### What is needed
From the entries below, copy exactly the lines from the one that contains "M 1363,1424 L 1420,1431 L 1367,1346" through the one that contains "M 422,1741 L 388,1681 L 453,1641", both included, and only those.

[[ Recorded information, beginning ]]

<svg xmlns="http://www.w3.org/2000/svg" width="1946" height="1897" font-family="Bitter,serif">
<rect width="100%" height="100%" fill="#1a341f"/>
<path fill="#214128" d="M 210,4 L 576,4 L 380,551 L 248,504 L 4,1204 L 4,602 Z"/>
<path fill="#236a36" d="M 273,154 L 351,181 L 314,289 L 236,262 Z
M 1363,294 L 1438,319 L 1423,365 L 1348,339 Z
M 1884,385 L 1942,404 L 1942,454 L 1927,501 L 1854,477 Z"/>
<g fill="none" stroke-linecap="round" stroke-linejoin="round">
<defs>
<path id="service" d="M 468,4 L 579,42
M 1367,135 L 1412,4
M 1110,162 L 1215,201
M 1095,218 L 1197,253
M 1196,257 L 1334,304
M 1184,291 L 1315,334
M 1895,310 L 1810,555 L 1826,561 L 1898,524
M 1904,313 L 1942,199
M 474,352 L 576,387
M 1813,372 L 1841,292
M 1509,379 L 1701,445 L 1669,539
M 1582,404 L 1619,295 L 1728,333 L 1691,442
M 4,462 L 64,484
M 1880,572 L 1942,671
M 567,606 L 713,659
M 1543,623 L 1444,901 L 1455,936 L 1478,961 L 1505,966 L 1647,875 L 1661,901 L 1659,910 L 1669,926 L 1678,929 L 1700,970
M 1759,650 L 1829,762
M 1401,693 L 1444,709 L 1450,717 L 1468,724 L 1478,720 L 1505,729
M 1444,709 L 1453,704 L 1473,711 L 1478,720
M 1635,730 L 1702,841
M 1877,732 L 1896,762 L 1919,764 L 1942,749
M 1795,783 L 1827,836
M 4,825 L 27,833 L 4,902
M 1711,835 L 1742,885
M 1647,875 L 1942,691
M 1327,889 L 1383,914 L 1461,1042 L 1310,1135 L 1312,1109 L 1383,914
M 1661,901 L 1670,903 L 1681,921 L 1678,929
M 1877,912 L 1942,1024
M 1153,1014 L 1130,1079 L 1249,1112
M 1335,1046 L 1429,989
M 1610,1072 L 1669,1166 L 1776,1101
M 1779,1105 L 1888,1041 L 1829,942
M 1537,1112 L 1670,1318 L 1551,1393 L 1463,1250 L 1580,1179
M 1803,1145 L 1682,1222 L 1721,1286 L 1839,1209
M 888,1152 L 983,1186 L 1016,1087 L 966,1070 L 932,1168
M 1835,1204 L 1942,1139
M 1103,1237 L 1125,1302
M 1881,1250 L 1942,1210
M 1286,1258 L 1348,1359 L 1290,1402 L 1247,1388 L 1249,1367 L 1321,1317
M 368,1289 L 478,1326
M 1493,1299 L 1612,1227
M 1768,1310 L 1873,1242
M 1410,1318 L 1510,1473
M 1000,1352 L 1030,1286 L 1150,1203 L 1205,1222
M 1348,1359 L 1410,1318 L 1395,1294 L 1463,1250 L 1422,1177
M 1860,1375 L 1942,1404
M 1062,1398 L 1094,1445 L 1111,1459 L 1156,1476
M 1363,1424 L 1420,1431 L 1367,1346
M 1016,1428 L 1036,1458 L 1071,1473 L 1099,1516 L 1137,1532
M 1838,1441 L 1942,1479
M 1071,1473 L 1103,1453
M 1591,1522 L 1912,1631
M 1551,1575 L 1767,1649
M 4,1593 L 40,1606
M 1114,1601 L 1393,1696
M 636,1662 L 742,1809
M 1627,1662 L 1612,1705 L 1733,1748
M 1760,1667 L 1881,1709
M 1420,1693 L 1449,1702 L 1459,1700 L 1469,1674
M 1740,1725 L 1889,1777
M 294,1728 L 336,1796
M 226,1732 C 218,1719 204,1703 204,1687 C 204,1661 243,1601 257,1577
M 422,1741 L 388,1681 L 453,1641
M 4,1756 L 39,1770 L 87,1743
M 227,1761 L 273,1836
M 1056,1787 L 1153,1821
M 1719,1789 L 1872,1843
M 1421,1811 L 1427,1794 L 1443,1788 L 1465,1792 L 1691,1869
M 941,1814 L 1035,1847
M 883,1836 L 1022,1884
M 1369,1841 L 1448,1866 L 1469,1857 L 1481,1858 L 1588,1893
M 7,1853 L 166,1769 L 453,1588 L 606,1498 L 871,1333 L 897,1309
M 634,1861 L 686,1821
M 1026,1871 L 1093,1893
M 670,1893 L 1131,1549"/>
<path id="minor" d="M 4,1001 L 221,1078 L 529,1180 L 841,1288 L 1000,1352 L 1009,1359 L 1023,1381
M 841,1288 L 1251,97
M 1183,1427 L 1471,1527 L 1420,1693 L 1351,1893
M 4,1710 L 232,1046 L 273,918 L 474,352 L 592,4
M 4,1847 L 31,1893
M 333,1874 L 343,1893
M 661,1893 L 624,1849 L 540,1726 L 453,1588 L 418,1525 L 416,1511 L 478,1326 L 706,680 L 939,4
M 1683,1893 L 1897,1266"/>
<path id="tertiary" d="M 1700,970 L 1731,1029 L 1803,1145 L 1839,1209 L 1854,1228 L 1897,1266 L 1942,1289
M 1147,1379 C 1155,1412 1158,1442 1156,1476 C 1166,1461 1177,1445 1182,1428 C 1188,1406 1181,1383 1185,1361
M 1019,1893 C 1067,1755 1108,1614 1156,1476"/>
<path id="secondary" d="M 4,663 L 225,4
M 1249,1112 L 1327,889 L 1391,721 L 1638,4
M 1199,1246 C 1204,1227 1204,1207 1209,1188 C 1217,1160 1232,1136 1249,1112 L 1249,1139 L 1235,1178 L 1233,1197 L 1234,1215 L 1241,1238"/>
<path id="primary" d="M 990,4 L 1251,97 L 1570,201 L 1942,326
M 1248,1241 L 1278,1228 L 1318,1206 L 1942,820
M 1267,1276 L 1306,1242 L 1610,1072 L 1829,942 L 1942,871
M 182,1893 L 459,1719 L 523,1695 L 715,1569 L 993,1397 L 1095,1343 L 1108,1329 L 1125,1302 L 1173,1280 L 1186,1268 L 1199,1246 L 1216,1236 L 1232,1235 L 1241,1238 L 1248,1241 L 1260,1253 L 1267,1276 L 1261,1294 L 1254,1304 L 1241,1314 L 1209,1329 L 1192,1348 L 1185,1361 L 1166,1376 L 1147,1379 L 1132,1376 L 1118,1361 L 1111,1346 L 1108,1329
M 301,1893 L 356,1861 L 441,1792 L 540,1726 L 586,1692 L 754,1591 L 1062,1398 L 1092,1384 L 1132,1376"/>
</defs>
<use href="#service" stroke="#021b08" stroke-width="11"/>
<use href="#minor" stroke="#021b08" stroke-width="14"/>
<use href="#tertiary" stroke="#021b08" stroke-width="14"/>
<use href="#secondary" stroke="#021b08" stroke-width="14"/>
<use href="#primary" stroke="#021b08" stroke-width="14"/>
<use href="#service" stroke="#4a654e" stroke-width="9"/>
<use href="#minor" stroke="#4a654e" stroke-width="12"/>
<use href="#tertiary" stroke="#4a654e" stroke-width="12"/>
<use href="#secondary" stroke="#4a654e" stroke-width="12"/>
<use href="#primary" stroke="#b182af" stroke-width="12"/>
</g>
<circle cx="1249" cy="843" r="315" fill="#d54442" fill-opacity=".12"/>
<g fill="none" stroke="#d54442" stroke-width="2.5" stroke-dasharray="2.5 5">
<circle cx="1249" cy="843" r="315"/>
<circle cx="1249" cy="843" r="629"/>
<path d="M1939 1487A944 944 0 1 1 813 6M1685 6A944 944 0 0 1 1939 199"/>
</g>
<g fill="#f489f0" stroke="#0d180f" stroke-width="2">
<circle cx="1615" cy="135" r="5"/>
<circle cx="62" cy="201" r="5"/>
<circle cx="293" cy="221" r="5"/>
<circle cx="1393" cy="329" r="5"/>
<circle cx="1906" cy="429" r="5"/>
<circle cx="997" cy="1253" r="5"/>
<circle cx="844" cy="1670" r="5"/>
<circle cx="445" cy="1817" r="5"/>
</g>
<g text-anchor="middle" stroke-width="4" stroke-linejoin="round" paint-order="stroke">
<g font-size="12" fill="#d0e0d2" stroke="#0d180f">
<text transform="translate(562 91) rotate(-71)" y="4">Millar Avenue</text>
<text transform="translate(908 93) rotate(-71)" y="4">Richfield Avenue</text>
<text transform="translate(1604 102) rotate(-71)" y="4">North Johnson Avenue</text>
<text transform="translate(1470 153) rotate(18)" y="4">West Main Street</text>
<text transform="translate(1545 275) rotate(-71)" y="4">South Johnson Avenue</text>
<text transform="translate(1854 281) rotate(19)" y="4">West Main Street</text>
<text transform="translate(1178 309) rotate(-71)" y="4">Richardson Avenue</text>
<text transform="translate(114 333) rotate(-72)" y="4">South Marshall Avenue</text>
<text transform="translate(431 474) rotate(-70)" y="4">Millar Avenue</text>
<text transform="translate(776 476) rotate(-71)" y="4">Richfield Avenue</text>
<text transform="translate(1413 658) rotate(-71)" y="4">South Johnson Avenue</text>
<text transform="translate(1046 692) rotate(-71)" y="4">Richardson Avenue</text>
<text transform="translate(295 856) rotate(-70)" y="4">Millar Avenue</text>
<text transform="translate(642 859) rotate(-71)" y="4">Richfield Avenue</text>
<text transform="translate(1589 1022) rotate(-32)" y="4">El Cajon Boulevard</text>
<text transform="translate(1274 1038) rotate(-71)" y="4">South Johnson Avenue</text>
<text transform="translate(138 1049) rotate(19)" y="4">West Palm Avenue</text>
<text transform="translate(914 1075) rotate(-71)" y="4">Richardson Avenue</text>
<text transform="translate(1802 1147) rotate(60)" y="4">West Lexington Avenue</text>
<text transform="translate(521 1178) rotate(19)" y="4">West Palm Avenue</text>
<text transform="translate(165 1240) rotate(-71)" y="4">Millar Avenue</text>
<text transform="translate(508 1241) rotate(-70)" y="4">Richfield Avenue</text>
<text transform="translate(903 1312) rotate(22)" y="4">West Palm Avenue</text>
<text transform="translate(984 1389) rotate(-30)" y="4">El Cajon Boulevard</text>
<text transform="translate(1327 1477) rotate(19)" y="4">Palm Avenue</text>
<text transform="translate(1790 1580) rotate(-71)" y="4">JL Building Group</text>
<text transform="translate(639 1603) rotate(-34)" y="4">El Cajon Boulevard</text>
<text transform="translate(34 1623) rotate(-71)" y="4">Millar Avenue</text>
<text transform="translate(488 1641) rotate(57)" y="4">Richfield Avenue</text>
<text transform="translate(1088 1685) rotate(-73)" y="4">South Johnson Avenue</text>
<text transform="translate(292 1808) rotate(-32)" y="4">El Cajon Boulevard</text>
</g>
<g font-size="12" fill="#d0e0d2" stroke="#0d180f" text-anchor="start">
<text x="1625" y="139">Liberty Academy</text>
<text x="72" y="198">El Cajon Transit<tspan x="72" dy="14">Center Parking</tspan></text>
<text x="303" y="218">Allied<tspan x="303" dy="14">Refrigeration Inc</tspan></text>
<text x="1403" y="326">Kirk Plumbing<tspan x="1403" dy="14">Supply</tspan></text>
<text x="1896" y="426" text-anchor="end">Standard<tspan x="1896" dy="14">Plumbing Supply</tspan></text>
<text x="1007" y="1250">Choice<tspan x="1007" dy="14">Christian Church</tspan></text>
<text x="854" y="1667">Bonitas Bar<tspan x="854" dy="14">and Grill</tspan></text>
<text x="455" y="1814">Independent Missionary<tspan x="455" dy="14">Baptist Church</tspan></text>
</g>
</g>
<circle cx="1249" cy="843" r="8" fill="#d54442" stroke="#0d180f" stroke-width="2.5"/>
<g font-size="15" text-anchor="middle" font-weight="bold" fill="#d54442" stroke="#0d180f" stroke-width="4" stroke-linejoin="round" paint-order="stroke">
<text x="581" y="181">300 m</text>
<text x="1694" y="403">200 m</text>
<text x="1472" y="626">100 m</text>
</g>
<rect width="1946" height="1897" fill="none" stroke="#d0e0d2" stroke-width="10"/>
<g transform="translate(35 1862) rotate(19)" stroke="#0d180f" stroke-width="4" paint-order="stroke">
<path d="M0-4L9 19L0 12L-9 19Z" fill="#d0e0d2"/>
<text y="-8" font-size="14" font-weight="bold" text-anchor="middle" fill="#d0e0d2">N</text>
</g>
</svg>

[[ Recorded information, end ]]

### Response box
M 1363,1424 L 1420,1431 L 1367,1346
M 1016,1428 L 1036,1458 L 1071,1473 L 1099,1516 L 1137,1532
M 1838,1441 L 1942,1479
M 1071,1473 L 1103,1453
M 1591,1522 L 1912,1631
M 1551,1575 L 1767,1649
M 4,1593 L 40,1606
M 1114,1601 L 1393,1696
M 636,1662 L 742,1809
M 1627,1662 L 1612,1705 L 1733,1748
M 1760,1667 L 1881,1709
M 1420,1693 L 1449,1702 L 1459,1700 L 1469,1674
M 1740,1725 L 1889,1777
M 294,1728 L 336,1796
M 226,1732 C 218,1719 204,1703 204,1687 C 204,1661 243,1601 257,1577
M 422,1741 L 388,1681 L 453,1641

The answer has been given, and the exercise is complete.